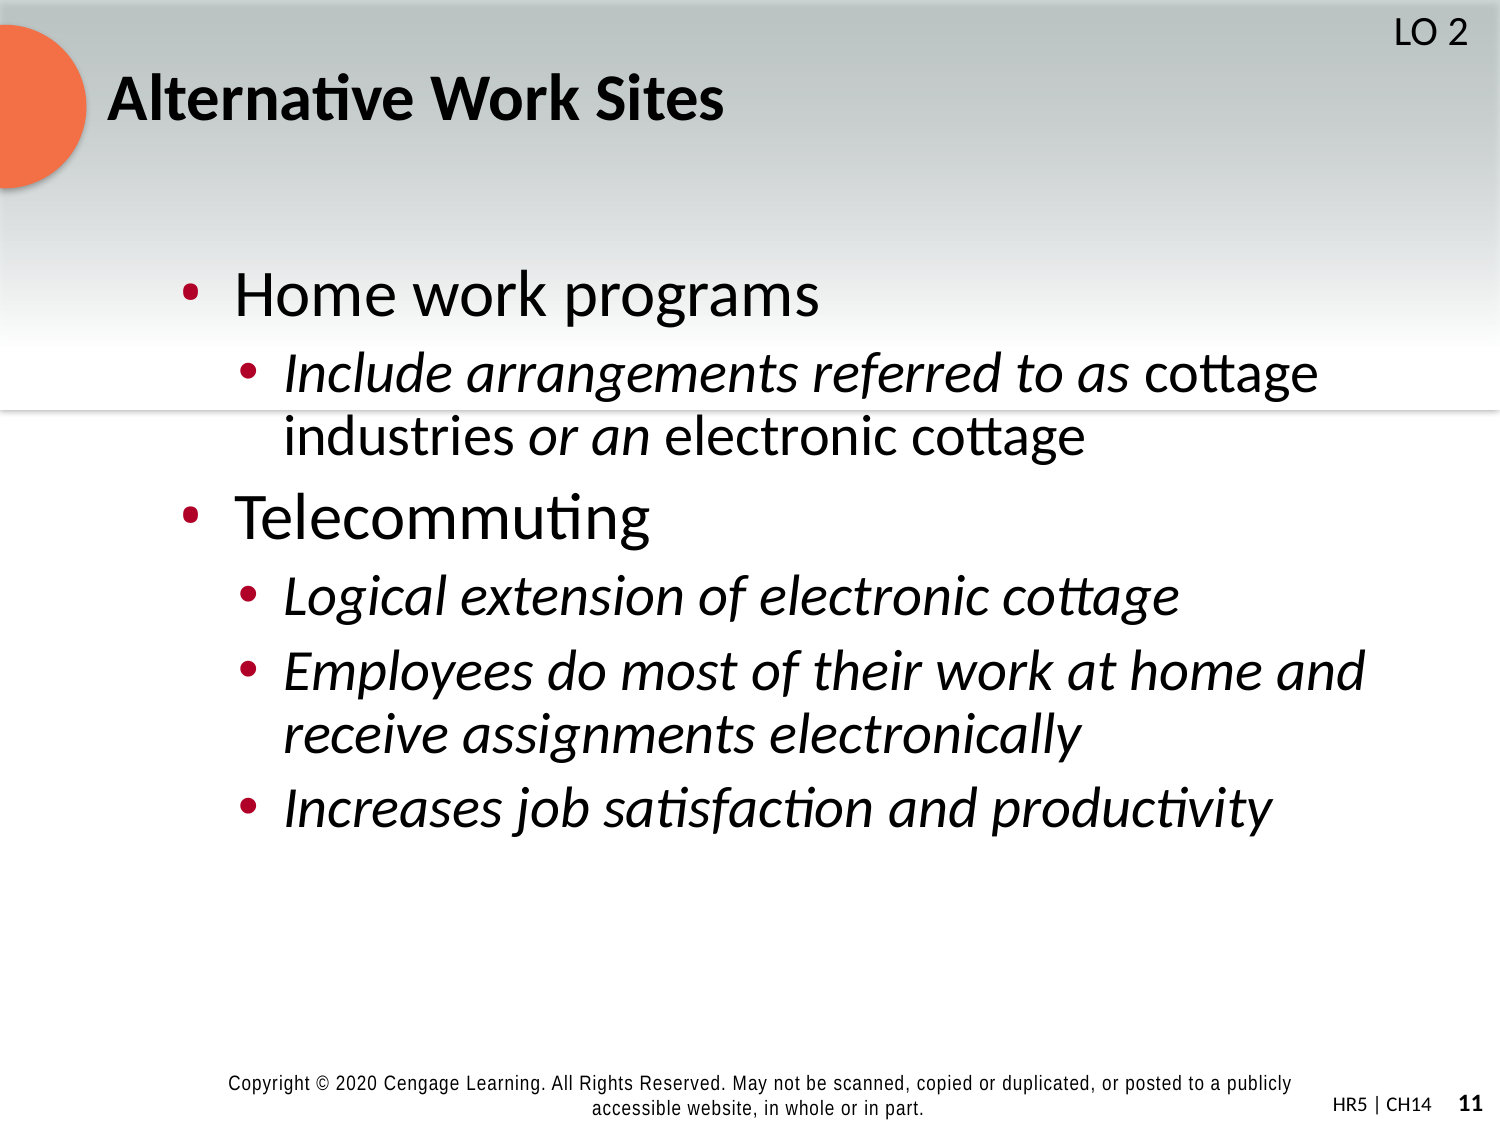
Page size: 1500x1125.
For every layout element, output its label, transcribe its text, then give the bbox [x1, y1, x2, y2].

title Alternative Work Sites [92, 0, 1443, 188]
list LO 2 [1364, 1, 1499, 60]
list Home work programs Include arrangements referred to as cottage industries or an electronic cottage Telecommuting Logical extension of electronic cottage Employees do most of their work at home and receive assignments electronically Increases job satisfaction and productivity [163, 251, 1447, 945]
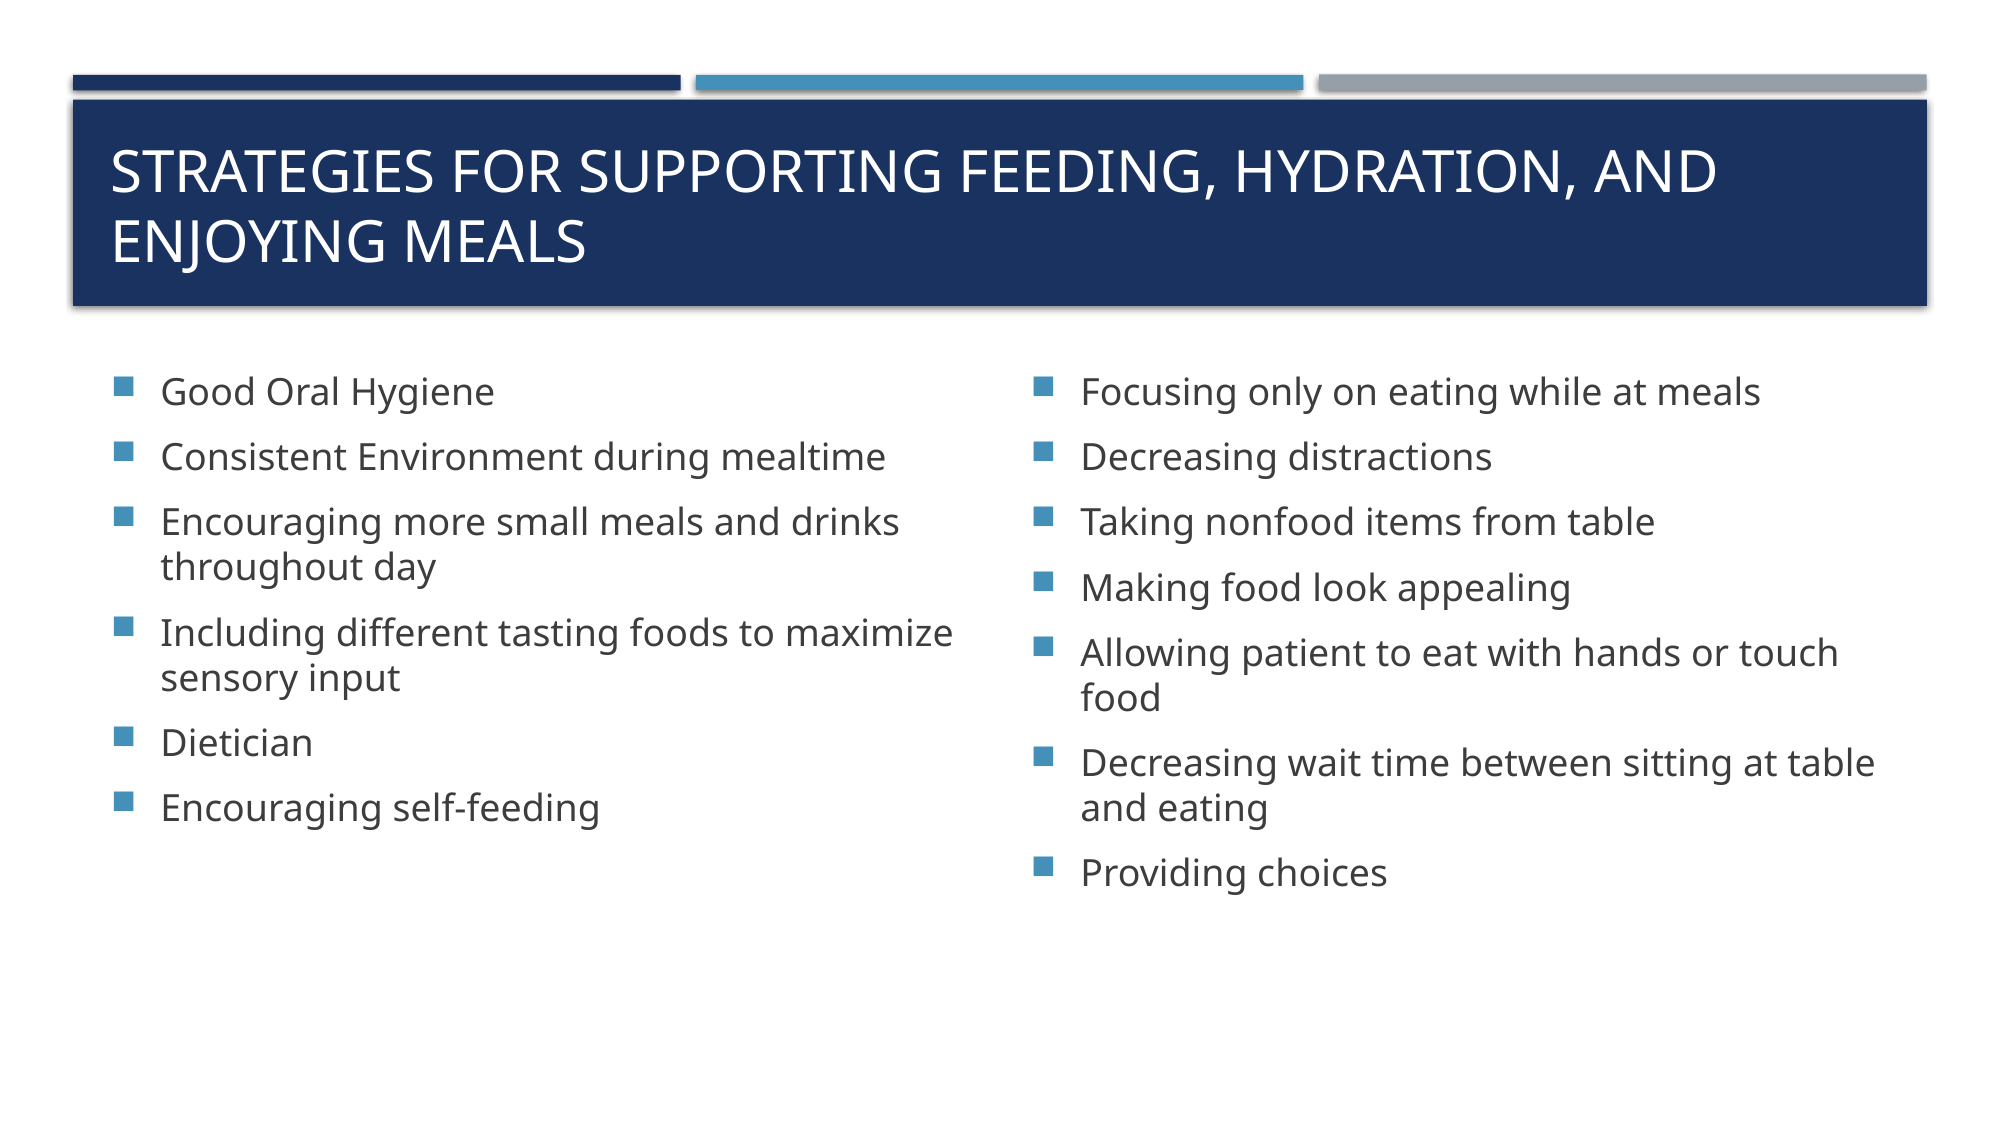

#####

_TO DO:_ For this exercise, transcribe the entries above exactly, without any pictures.

_PROBLEM SOLUTION:_
Page size: 1500x1125.
For every layout element, output its label, transcribe its text, then give the bbox [x1, y1, x2, y2].

title Alternative Work Sites [92, 0, 1443, 188]
list LO 2 [1364, 1, 1499, 60]
list Home work programs Include arrangements referred to as cottage industries or an electronic cottage Telecommuting Logical extension of electronic cottage Employees do most of their work at home and receive assignments electronically Increases job satisfaction and productivity [163, 251, 1447, 945]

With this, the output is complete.